王都にある父親の屋敷に着いたとき父は留守で、古くからノーベラルト侯爵家に仕える執事のボロネイが、侯爵は友人との晩餐会に出かけていると教えてくれた。アレイズが騎士になる前は社交シーズンに住んでいた屋敷ということもあり、勝手知ったる場所とばかりに応接室に入り込み、椅子に腰掛けて帰りを待った。
父親の帰りは遅く、帰ってきたときには皺の増えた顔を赤くして酔っぱらっているようだった。機嫌良く笑いながら、突然やってきたアレイズに陽気な言葉を向けた。
「やあどうした、ローデリアの体調はどうだい?」
妻が体調不良で寝込んでいる、ということだけを、表向きは伝えてあった。まさか自殺未遂をしたなどとは言えなかったからだ。その事実を知っているのは、屋敷の使用人でも数人だけだった。
「父上、お尋ねしたいことが」
アレイズの出す冷たい声に気がついたらしく、父親の顔から笑顔は消えた。どうした、何かあったのか。威厳ある侯爵らしく、口調も改まる。
「ローデリアが、どうしても私と結婚したいと強く望んだ、と父上はおっしゃっていましたよね」
「あ? なんだ、そんな話をいきなり。それがどうした」
「それは、本当ですか」
父親をこれでもかと言う位に睨みつけて聞くと、その視線を受け、煩わしそうに溜息を吐いた侯爵は、あろうことか“意外に長くばれなかったなあ”とのんきに呟いた。その言葉に耳を疑う。

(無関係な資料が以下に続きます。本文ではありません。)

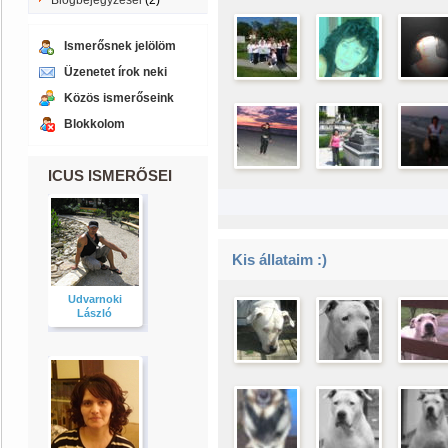
Blogbejegyzései
(2)
Ismerősnek jelölöm
Üzenetet írok neki
Közös ismerőseink
Blokkolom
ICUS ISMERŐSEI
Kis állataim :)
Udvarnoki
László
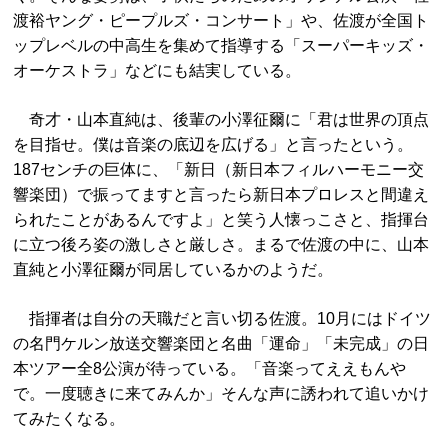
渡裕ヤング・ピープルズ・コンサート」や、佐渡が全国ト
ップレベルの中高生を集めて指導する「スーパーキッズ・
オーケストラ」などにも結実している。
奇才・山本直純は、後輩の小澤征爾に「君は世界の頂点
を目指せ。僕は音楽の底辺を広げる」と言ったという。
187センチの巨体に、「新日（新日本フィルハーモニー交
響楽団）で振ってますと言ったら新日本プロレスと間違え
られたことがあるんですよ」と笑う人懐っこさと、指揮台
に立つ後ろ姿の激しさと厳しさ。まるで佐渡の中に、山本
直純と小澤征爾が同居しているかのようだ。
指揮者は自分の天職だと言い切る佐渡。10月にはドイツ
の名門ケルン放送交響楽団と名曲「運命」「未完成」の日
本ツアー全8公演が待っている。「音楽ってええもんや
で。一度聴きに来てみんか」そんな声に誘われて追いかけ
てみたくなる。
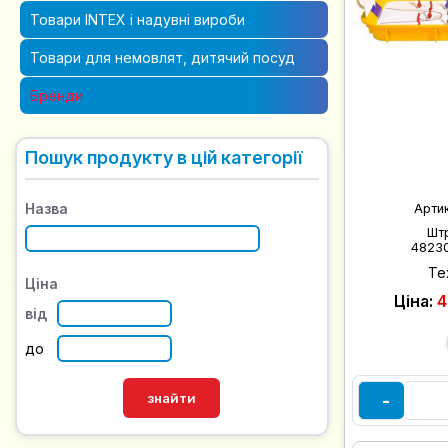
Товари INTEX і надувні вироби
Товари для немовлят, дитячий посуд
Бренди
Пошук продукту в цій категорії
Назва
Арти
Шт
4823
Те
Ціна
Ціна:
4
від
до
-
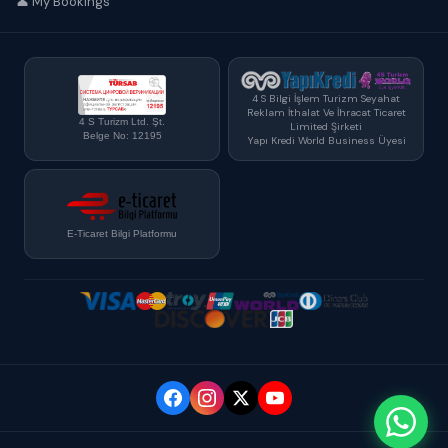
👤 My Bookings
4 S Bilgi İşlem Turizm Seyahat
Reklam İthalat Ve İhracat Ticaret
4 S Turizm Ltd. Şt.
Limited Şirketi
Belge No: 12195
Yapı Kredi World Business Üyesi
E-Ticaret Bilgi Platformu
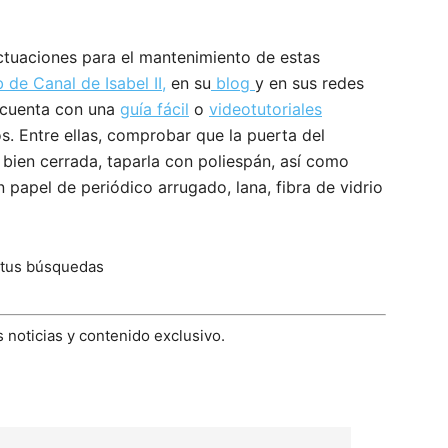
ctuaciones para el mantenimiento de estas
de Canal de Isabel II,
en su
blog
y en sus redes
a cuenta con una
guía fácil
o
videotutoriales
s. Entre ellas, comprobar que la puerta del
 bien cerrada, taparla con poliespán, así como
 papel de periódico arrugado, lana, fibra de vidrio
 tus búsquedas
 noticias y contenido exclusivo.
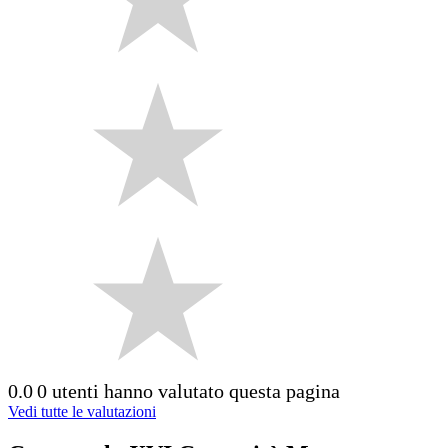
0.0
0 utenti hanno valutato questa pagina
Vedi tutte le valutazioni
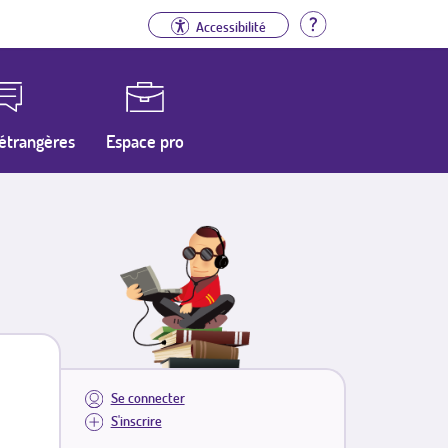
Aide
Accessibilité
étrangères
Espace pro
Se connecter
S'inscrire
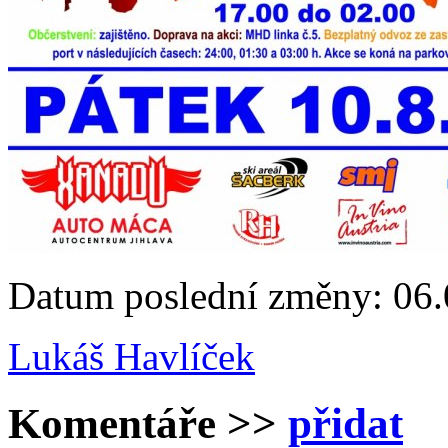
Datum poslední změny: 06.
Lukáš Havlíček
Komentáře
>>
přidat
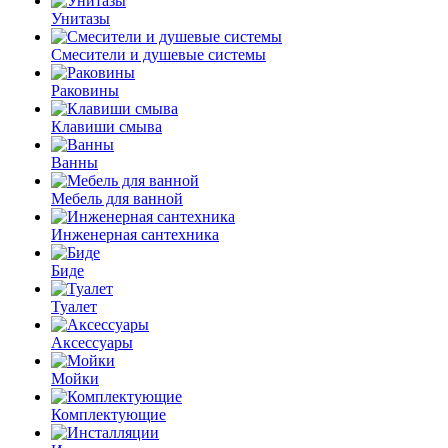
Унитазы
Смесители и душевые системы
Раковины
Клавиши смыва
Ванны
Мебель для ванной
Инженерная сантехника
Биде
Туалет
Аксессуары
Мойки
Комплектующие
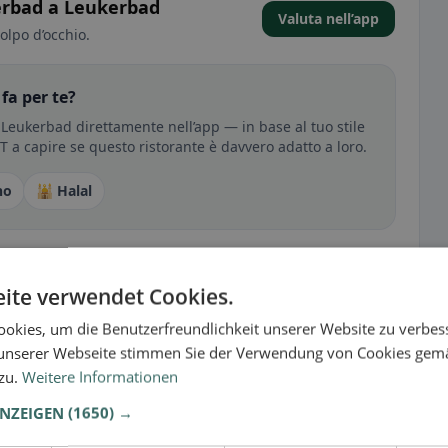
erbad a Leukerbad
Valuta nell’app
olpo d’occhio.
a per te?
Leukerbad direttamente nell’app — in base al tuo stile
RT a capire se questo ristorante è davvero adatto a loro.
no
🕌 Halal
sperienza
ite verwendet Cookies.
tutto per senza glutine, vegano, vegetariano o halal.
okies, um die Benutzerfreundlichkeit unserer Website zu verbes
unserer Webseite stimmen Sie der Verwendung von Cookies gem
 zu.
Weitere Informationen
ANZEIGEN
(1650) →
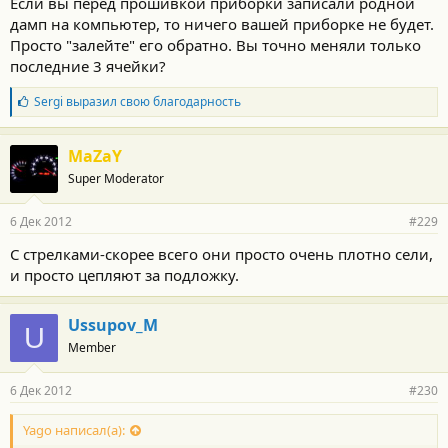
Если вы перед прошивкой приборки записали родной
дамп на компьютер, то ничего вашей приборке не будет.
Просто "залейте" его обратно. Вы точно меняли только
последние 3 ячейки?
Б
Sergi
выразил свою благодарность
л
а
г
MaZaY
о
Super Moderator
д
а
р
6 Дек 2012
#229
н
о
С стрелками-скорее всего они просто очень плотно сели,
с
и просто цепляют за подложку.
т
и
:
Ussupov_M
U
Member
6 Дек 2012
#230
Yago написал(а):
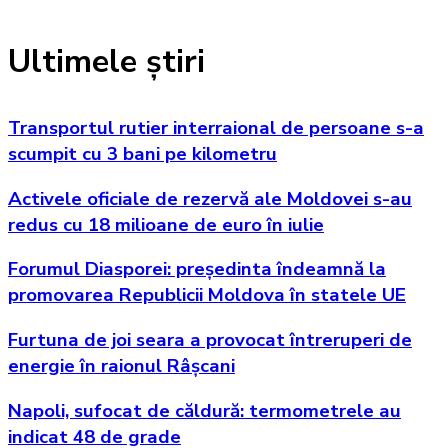
Ultimele știri
Transportul rutier interraional de persoane s-a
scumpit cu 3 bani pe kilometru
Activele oficiale de rezervă ale Moldovei s-au
redus cu 18 milioane de euro în iulie
Forumul Diasporei: președinta îndeamnă la
promovarea Republicii Moldova în statele UE
Furtuna de joi seara a provocat întreruperi de
energie în raionul Râșcani
Napoli, sufocat de căldură: termometrele au
indicat 48 de grade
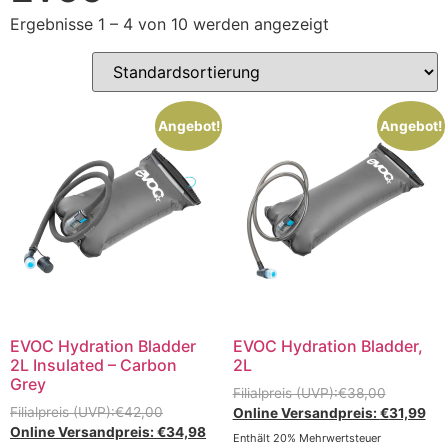
Ergebnisse 1 – 4 von 10 werden angezeigt
Angebot!
Angebot!
EVOC Hydration Bladder
EVOC Hydration Bladder,
2L Insulated – Carbon
2L
Grey
€
38,00
€
42,00
€
31,99
€
34,98
Enthält 20% Mehrwertsteuer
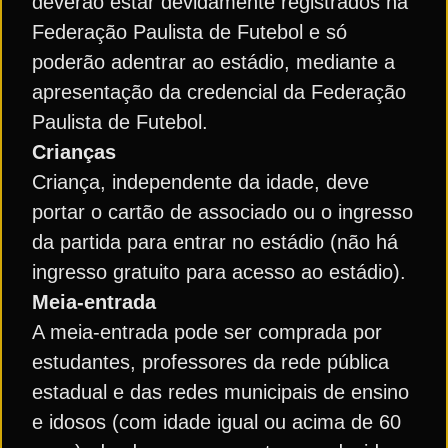
deverão estar devidamente registrados na
Federação Paulista de Futebol e só
poderão adentrar ao estádio, mediante a
apresentação da credencial da Federação
Paulista de Futebol.
Crianças
Criança, independente da idade, deve
portar o cartão de associado ou o ingresso
da partida para entrar no estádio (não há
ingresso gratuito para acesso ao estádio).
Meia-entrada
A meia-entrada pode ser comprada por
estudantes, professores da rede pública
estadual e das redes municipais de ensino
e idosos (com idade igual ou acima de 60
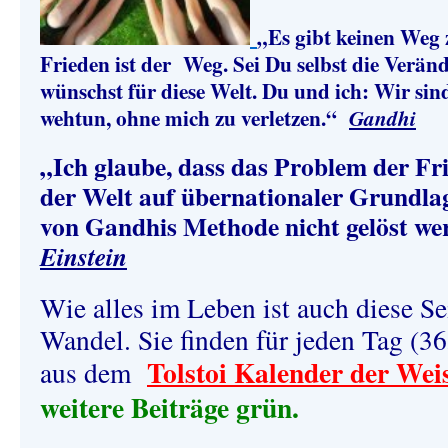
„Es gibt keinen Weg
Frieden ist der Weg. Sei Du selbst die Verän
wünschst für diese Welt. Du und ich: Wir sind
wehtun, ohne mich zu verletzen.“
Gandhi
„
Ich glaube, dass das Problem der Fr
der Welt auf übernationaler Grundl
von Gandhis Methode nicht gelöst w
Einstein
Wie alles im Leben ist auch diese Se
Wandel. Sie finden für jeden Tag (3
Tolstoi Kalender der Wei
aus dem
weitere Beiträge grün.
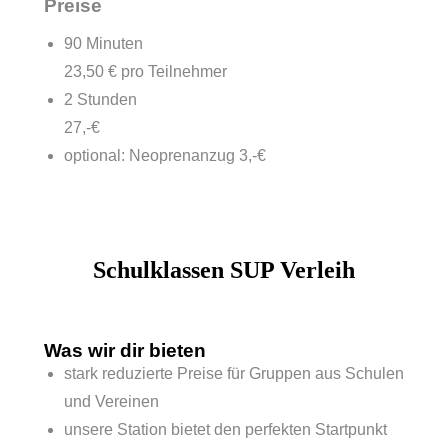
Preise
90 Minuten
23,50 € pro Teilnehmer
2 Stunden
27,-€
optional: Neoprenanzug 3,-€
Schulklassen SUP Verleih
Was wir dir bieten
stark reduzierte Preise für Gruppen aus Schulen
und Vereinen
unsere Station bietet den perfekten Startpunkt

「もっと早くローデリアから真実を知ると思っていたからね、この頃は逆に、一生ばれないんじゃないかと思っていたところだ」
「それは……っ」
「ああ嘘だとも。私が王にお頼みしたのさ。初めは第四王女をと申し出たのだが、王は第三王女ならばとおっしゃってね。母親が庶子なのは嫌だったが、高貴な王の血が入っていることを考えたら、何も問題あるまい?」
「問題が無いだと!」
「無いとも。国王は、第三王女の事を貰いうけてくれるならば、これからの我が家の盛隆も約束してくれた。どうやらあまりローデリア様のことは好いていなかったようでね。王宮から追い出せるならと喜んでくれたよ」
一気に頭に血が上り、アレイズは持っていたグラスを放り投げた。鋭い音がして、ガラスの割れる音が響く。それをちらりと横目で見ながら、侯爵は肩をすくめた。
「今更怒ったことで何か変わるか? そもそも私は最初に言っておいたはずだ。あんな家の娘との結婚は認めないとね」
「あの時、功績をあげれば認めると言ったのは、嘘だったのか」
「勿論嘘だとも。大体、お前がティーゼ嬢と結婚したいと言い出すのが悪いのだ。ドミナント家などというのはまだ爵位を貰ってから一、二代しか経っていないし、そもそもあの家は爵位だって、他人のおこぼれでもらったような下賤な家系だぞ。認めるわけがなかろうが」
「なんていうことを……っ」
「なんとでも言うがよい。もうローデリアと結婚してしまったのだし、今更騒ぎたてた所でどうにもならんだろうに」
それ以上父親と会話をしていては斬りかかってしまいそうで、アレイズは怒りを震える手に納め、父の屋敷を後にした。家に戻る馬車の中、父親に対する今にも噴火しそうな怒りと、ティーゼに対する愛と、そしてローデリアに対する罪悪感が、心の中に浮かんでは沈んで行った。
気づくタイミングはいくつもあったはずだ。侍女が一人しかいなかったことも、たった三台の馬車で家にやってきたことも、刺繍があんなにも下手だったことも、夜会で国王がローデリアに声を掛けなかったことも。ローデリアはどれだけアレイズが冷たくしても文句一つ言わず、怒りの表情も浮かべなかった。彼女は何を思っていたのだろう。
王宮で孤独に過ごし、好きでも無い男に嫁がされ、その男から言われも無い罪で中傷を受け続けて、何を考えていたのだろう。
――――自害しようとするほどまで、追い詰めた。